Internet Brands is aware of the misuse of its products, of course. The company told FoxNews.com that its license agreement clearly forbids such activity -- yet the company's hands are tied.

"As software providers, vBulletin's capacity to monitor content on the Internet is limited, particularly on websites using illegal, unlicensed copies of vBulletin," a spokesman said. "vBulletin -- along with our parent company Internet Brands -- in no way condones terrorist activity and cooperates fully with law enforcement agencies on any investigation it can be of help on."

Kaspersky Lab said there is a global marketplace for software, piracy is rampant, and Internet downloads make it easy for anyone to obtain the company's security wares. Symantec, Microsoft, Facebook, and other U.S. technology companies did not respond in time for this report or said “no comment” about foreign use of their code.

Preventing abuse

It’s no secret that the United States is a world leader in technology -- we export our ingenuity more than any other product or service. Yet this same tech too often falls into the wrong hands.

"It's good stuff, and it's on the open market," John Hemry, a retired Navy office and popular book author, told FoxNews.com. "We know from open source reporting that insurgents in Iraq used off-the-shelf software to hack into video feeds from U.S. surveillance drones," he said.

“It is absolutely no secret that items intended for U.S. forces in Afghanistan and Iraq have been found in quantity in the black market there and elsewhere,” Hemry told FoxNews.com. “That happens when you have local contractors and sub-contractors doing the job instead of your own military personnel.”

But how to prevent that? One company that seems to have answered the wake-up call is McAfee. Bardin agreed that he has not seen jihadist use of McAfee software recently.

“Steps [have been taken] to include an aggressive geo-location search that disables evaluation licenses in international regions subject to U.S. embargoes and/or trade sanctions,” Joris Evers, a McAfee spokesperson, told FoxNews.com.

Monitoring to prevent abuse by terrorists and repressive regimes seems like a solution.

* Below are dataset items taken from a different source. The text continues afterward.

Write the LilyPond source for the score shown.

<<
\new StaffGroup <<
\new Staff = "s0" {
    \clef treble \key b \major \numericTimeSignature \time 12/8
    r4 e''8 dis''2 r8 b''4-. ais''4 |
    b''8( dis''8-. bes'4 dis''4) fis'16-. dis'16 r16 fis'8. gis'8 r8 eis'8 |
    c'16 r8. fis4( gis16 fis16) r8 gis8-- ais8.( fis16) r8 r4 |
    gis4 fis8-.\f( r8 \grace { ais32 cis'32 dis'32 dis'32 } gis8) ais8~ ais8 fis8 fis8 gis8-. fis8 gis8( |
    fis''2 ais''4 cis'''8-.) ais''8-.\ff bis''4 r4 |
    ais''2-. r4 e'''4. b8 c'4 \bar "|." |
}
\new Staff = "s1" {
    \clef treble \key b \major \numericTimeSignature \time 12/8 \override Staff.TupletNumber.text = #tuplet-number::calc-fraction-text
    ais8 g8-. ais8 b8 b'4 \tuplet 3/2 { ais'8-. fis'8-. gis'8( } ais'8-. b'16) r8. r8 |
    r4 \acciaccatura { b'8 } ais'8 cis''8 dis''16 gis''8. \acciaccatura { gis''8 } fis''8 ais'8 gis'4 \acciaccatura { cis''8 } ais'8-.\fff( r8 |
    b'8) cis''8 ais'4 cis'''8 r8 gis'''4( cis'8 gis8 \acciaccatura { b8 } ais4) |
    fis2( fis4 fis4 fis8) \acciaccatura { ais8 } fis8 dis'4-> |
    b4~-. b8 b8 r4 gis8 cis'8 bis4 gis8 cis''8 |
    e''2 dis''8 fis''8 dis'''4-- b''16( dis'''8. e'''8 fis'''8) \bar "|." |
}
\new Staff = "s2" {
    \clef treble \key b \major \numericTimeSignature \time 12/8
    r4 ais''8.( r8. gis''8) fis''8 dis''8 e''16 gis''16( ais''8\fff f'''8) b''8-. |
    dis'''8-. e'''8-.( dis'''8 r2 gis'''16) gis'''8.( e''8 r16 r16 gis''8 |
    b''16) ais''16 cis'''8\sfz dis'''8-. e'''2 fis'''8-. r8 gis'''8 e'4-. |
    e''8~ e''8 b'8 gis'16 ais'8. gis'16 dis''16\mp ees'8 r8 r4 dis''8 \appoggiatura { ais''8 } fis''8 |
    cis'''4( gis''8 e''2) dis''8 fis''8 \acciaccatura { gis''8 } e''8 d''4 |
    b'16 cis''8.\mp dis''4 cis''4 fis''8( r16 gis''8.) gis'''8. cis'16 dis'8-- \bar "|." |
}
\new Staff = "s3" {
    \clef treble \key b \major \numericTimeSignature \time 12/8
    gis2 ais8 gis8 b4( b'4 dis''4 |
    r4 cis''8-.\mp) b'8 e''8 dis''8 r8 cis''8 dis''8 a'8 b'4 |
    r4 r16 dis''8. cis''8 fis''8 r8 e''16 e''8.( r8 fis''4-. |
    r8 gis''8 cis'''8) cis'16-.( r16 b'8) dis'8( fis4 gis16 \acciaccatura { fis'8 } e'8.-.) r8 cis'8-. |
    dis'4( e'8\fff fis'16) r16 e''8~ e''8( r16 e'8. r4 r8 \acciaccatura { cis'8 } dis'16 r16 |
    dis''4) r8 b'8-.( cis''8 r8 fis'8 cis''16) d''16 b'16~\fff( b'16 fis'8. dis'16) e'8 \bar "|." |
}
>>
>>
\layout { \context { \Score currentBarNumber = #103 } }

But it presents new issues -- and could even lead to abuse, Hemry said.

"The solution may be far worse than the existing problem, because dictatorial regimes could use that same monitoring and compliance capability to gain even better control over what users do on their computers," he worried.

Policy versus practice

Many of the U.S. companies fueling repression overseas have official policies outlawing such usage.

Websense policy states it "does not sell to governments or Internet Service Providers (ISPs) that are engaged in government-imposed censorship." But the Wall Street Journal revealed that the company has sold its Web-filtering technology in Yemen, where it has been used to block online tools that let people disguise their identities from government monitors.

A spokesman for ESET described a similar policy for that company. Christopher Dale told FoxNews.com that "ESET does not sell or distribute to any country under U.S. technology embargo -- and definitely not to Iran."

Yet preventing piracy or smuggling is serious challenge, especially in the world of software. "It is quite challenging to stop illegal distribution of software," he acknowledged.

Benjamin Wright, an attorney and instructor with the security training group SANS Institute, said the U.S. government could consider penalizing a U.S. tech firm if it lets technology end up in the wrong hands. Public opinion could also force a company into action, he said.

But in the end, the only practical solution may be to try to gain the cooperation of the hacker community to outwit software abuse by totalitarian regimes, Hemry said.

"Hackers could be our Achilles Heel, or they could be the means by which we keep dictators from controlling information. In practice, that's a two-edged sword that could cut us occasionally."

"But we can live with freedom. Authoritarian regimes can't," he said.